This discussion of Fable 3 does contain spoilers.
It’s no spoiler to say that at a certain point in Fable 3, your character becomes monarch of Albion. The fact that you’ll get to make royal decisions and decrees and manage the kingdom was one of the features that Peter Molyneux was talking up from the beginning of its marketing. The other big selling point in the advertisement for the game was the concept of revolution. And, as advertised, the game’s story does center around you starting a revolution against your tyrannical brother, but it is a revolution that you have no control over. There are allies to be won, but you can’t choose them (with one exception, who doesn’t end up affecting the game or story at all). To win those allies, you have to make promises. You have to make them. The game won’t proceed unless you make the promises that it demands of you. And while there are sections that allow for broad freedom, during which you can pursue side quests as you please, at a certain point you have to go off on a foolhardy expedition that makes no sense at all. Though the plot clearly needs this expedition badly, you have no say in the matter. You don’t really even have the option to fail.
It’s an odd and frustrating decision, since in other areas of gameplay, Fable 3 floods you with choices. There are homes and businesses spread out through Albion’s towns and neighborhoods, and if you’ve got the cash, you can buy them all. You then can adjust rents and prices as you see fit and are responsible for the upkeep on the homes that you’re renting out. You can later sell pieces of your real estate empire back, hopefully at a profit. There’s also an ability to buy trade goods at low prices in one town and sell them elsewhere where demand is higher. None of this is central or even necessary to play the game and in some ways feels like a remnant from Fable 2, but having that passive income stream is useful, and I enjoyed becoming a property magnate in both games. I felt very much in control of both my personal wealth and my obligations to the community.

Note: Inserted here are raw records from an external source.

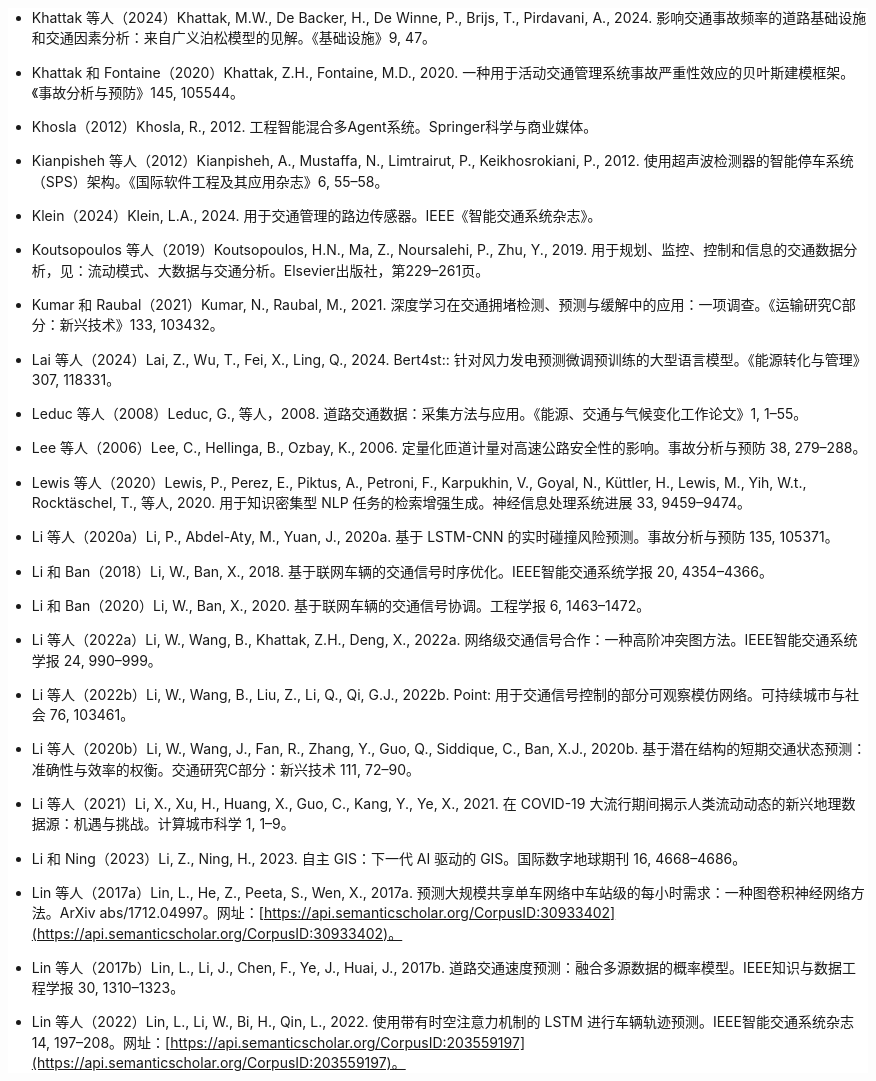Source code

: +   Khattak 等人（2024）Khattak, M.W., De Backer, H., De Winne, P., Brijs, T., Pirdavani, A., 2024. 影响交通事故频率的道路基础设施和交通因素分析：来自广义泊松模型的见解。《基础设施》9, 47。

+   Khattak 和 Fontaine（2020）Khattak, Z.H., Fontaine, M.D., 2020. 一种用于活动交通管理系统事故严重性效应的贝叶斯建模框架。《事故分析与预防》145, 105544。

+   Khosla（2012）Khosla, R., 2012. 工程智能混合多Agent系统。Springer科学与商业媒体。

+   Kianpisheh 等人（2012）Kianpisheh, A., Mustaffa, N., Limtrairut, P., Keikhosrokiani, P., 2012. 使用超声波检测器的智能停车系统（SPS）架构。《国际软件工程及其应用杂志》6, 55–58。

+   Klein（2024）Klein, L.A., 2024. 用于交通管理的路边传感器。IEEE《智能交通系统杂志》。

+   Koutsopoulos 等人（2019）Koutsopoulos, H.N., Ma, Z., Noursalehi, P., Zhu, Y., 2019. 用于规划、监控、控制和信息的交通数据分析，见：流动模式、大数据与交通分析。Elsevier出版社，第229–261页。

+   Kumar 和 Raubal（2021）Kumar, N., Raubal, M., 2021. 深度学习在交通拥堵检测、预测与缓解中的应用：一项调查。《运输研究C部分：新兴技术》133, 103432。

+   Lai 等人（2024）Lai, Z., Wu, T., Fei, X., Ling, Q., 2024. Bert4st:: 针对风力发电预测微调预训练的大型语言模型。《能源转化与管理》307, 118331。

+   Leduc 等人（2008）Leduc, G., 等人，2008. 道路交通数据：采集方法与应用。《能源、交通与气候变化工作论文》1, 1–55。

+   Lee 等人（2006）Lee, C., Hellinga, B., Ozbay, K., 2006. 定量化匝道计量对高速公路安全性的影响。事故分析与预防 38, 279–288。

+   Lewis 等人（2020）Lewis, P., Perez, E., Piktus, A., Petroni, F., Karpukhin, V., Goyal, N., Küttler, H., Lewis, M., Yih, W.t., Rocktäschel, T., 等人, 2020. 用于知识密集型 NLP 任务的检索增强生成。神经信息处理系统进展 33, 9459–9474。

+   Li 等人（2020a）Li, P., Abdel-Aty, M., Yuan, J., 2020a. 基于 LSTM-CNN 的实时碰撞风险预测。事故分析与预防 135, 105371。

+   Li 和 Ban（2018）Li, W., Ban, X., 2018. 基于联网车辆的交通信号时序优化。IEEE智能交通系统学报 20, 4354–4366。

+   Li 和 Ban（2020）Li, W., Ban, X., 2020. 基于联网车辆的交通信号协调。工程学报 6, 1463–1472。

+   Li 等人（2022a）Li, W., Wang, B., Khattak, Z.H., Deng, X., 2022a. 网络级交通信号合作：一种高阶冲突图方法。IEEE智能交通系统学报 24, 990–999。

+   Li 等人（2022b）Li, W., Wang, B., Liu, Z., Li, Q., Qi, G.J., 2022b. Point: 用于交通信号控制的部分可观察模仿网络。可持续城市与社会 76, 103461。

+   Li 等人（2020b）Li, W., Wang, J., Fan, R., Zhang, Y., Guo, Q., Siddique, C., Ban, X.J., 2020b. 基于潜在结构的短期交通状态预测：准确性与效率的权衡。交通研究C部分：新兴技术 111, 72–90。

+   Li 等人（2021）Li, X., Xu, H., Huang, X., Guo, C., Kang, Y., Ye, X., 2021. 在 COVID-19 大流行期间揭示人类流动动态的新兴地理数据源：机遇与挑战。计算城市科学 1, 1–9。

+   Li 和 Ning（2023）Li, Z., Ning, H., 2023. 自主 GIS：下一代 AI 驱动的 GIS。国际数字地球期刊 16, 4668–4686。

+   Lin 等人（2017a）Lin, L., He, Z., Peeta, S., Wen, X., 2017a. 预测大规模共享单车网络中车站级的每小时需求：一种图卷积神经网络方法。ArXiv abs/1712.04997。网址：[https://api.semanticscholar.org/CorpusID:30933402](https://api.semanticscholar.org/CorpusID:30933402)。

+   Lin 等人（2017b）Lin, L., Li, J., Chen, F., Ye, J., Huai, J., 2017b. 道路交通速度预测：融合多源数据的概率模型。IEEE知识与数据工程学报 30, 1310–1323。

+   Lin 等人（2022）Lin, L., Li, W., Bi, H., Qin, L., 2022. 使用带有时空注意力机制的 LSTM 进行车辆轨迹预测。IEEE智能交通系统杂志 14, 197–208。网址：[https://api.semanticscholar.org/CorpusID:203559197](https://api.semanticscholar.org/CorpusID:203559197)。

Fable 3 has earned my everlasting enmity for abandoning this level of choice and sophistication when I finally ascended to the throne, arguably the moment when it would have been most interesting. The “choice free” revolution complete, the game now presents a series of the most ridiculously binary decisions imaginable. Sure I can micromanage rents on houses, but the only options that I get for issuing a national tax policy are High, Low, or The Same. Of course, the same tax rate has to apply across the board, no progressive tax scheme here. Oh yeah, and I can only set it once, right at the beginning. I can turn a factory into a school or employ children to work in it. No offering those beggars jobs in it.

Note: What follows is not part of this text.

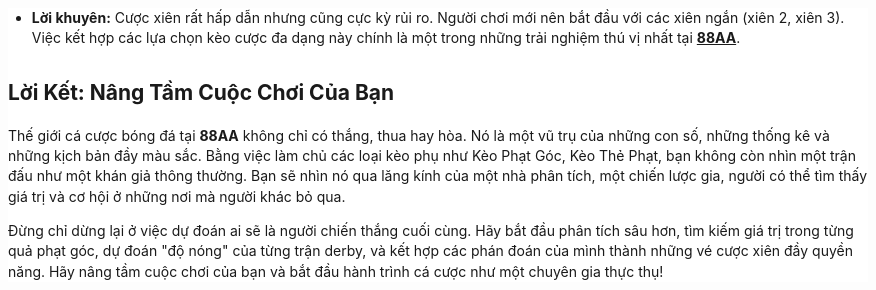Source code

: * **Lời khuyên:** Cược xiên rất hấp dẫn nhưng cũng cực kỳ rủi ro. Người chơi mới nên bắt đầu với các xiên ngắn (xiên 2, xiên 3). Việc kết hợp các lựa chọn kèo cược đa dạng này chính là một trong những trải nghiệm thú vị nhất tại [**88AA**](https://88aa.com.co "88AA").

## Lời Kết: Nâng Tầm Cuộc Chơi Của Bạn

Thế giới cá cược bóng đá tại **88AA** không chỉ có thắng, thua hay hòa. Nó là một vũ trụ của những con số, những thống kê và những kịch bản đầy màu sắc. Bằng việc làm chủ các loại kèo phụ như Kèo Phạt Góc, Kèo Thẻ Phạt, bạn không còn nhìn một trận đấu như một khán giả thông thường. Bạn sẽ nhìn nó qua lăng kính của một nhà phân tích, một chiến lược gia, người có thể tìm thấy giá trị và cơ hội ở những nơi mà người khác bỏ qua.

Đừng chỉ dừng lại ở việc dự đoán ai sẽ là người chiến thắng cuối cùng. Hãy bắt đầu phân tích sâu hơn, tìm kiếm giá trị trong từng quả phạt góc, dự đoán "độ nóng" của từng trận derby, và kết hợp các phán đoán của mình thành những vé cược xiên đầy quyền năng. Hãy nâng tầm cuộc chơi của bạn và bắt đầu hành trình cá cược như một chuyên gia thực thụ!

The game sets a one year clock on your reign, during which time you must raise a specific, very high amount of cash in order to ensure your kingdom’s maximal safety. After that, you’re left with a series of options, most of which boil down to be good and spend money or be bad and save money. But the bad options are so impossibly bad and the good options usually so clearly good that the choices never feel anything but absurd. It doesn’t help that you’re forced to have the evil industrialist Reaver as the head of your economy. This alone killed much of the pleasure of the game for me. While you get to choose life or death for your deposed brother, Reaver must live, despite his murderous, evil actions earlier in the game. The game doesn’t even address this issue, much less giving you an option to punish him. It’s a tremendous failing of storytelling on Fable 3‘s part, another body blow to any illusion of monarchical control that the game might have been trying to achieve.
The reason for the one year time limit is an impending danger, one that all the important people in your kingdom are aware of — in particular those to whom you were forced to make all those promises. Instead of rallying the country together in the face of doom like Winston Churchill facing the Nazis, you’re left unable to take any initiative at all. There’s no hint of taking war time economic measures or even of making any policy decisions that directly relate to the crisis at hand. With it’s annoying and puerile fixation on binary extremes, Fable 3 doesn’t simulate ruling a kingdom in the slightest. Instead it comes off as a poorly-made morality play or Choose Your Own Adventure book. It all boils down to a numbers game, and in the end, even that doesn’t really end up mattering or being expressed in anything but a few lines of dialog as the game wraps up.
And that wrap up comes suddenly and without warning. The one control that you do have over the economy is donating your personal wealth to the crown treasury. So, I was milking my holdings for all they were worth, planning to maximize profits and then sell everything off at the last moment so I could save the most citizens. I’ll bet others had the same strategy (because it just makes sense). However, there’s no predictability to the rate at which that last year ticks away. The story went from having 120 days left in the year straight to end of game with no warning or opportunity to do anything else. It was a terrible disappointment, ameliorated in the end only by the fact that it didn’t really seem to matter much how many people I save after all.
The addition of these ruling elements were supposed to be Fable 3‘s big innovation, and they have proven to be its biggest disappointment. The game sparkles and glows and offers many fine moments, but it fails most where it should have excelled.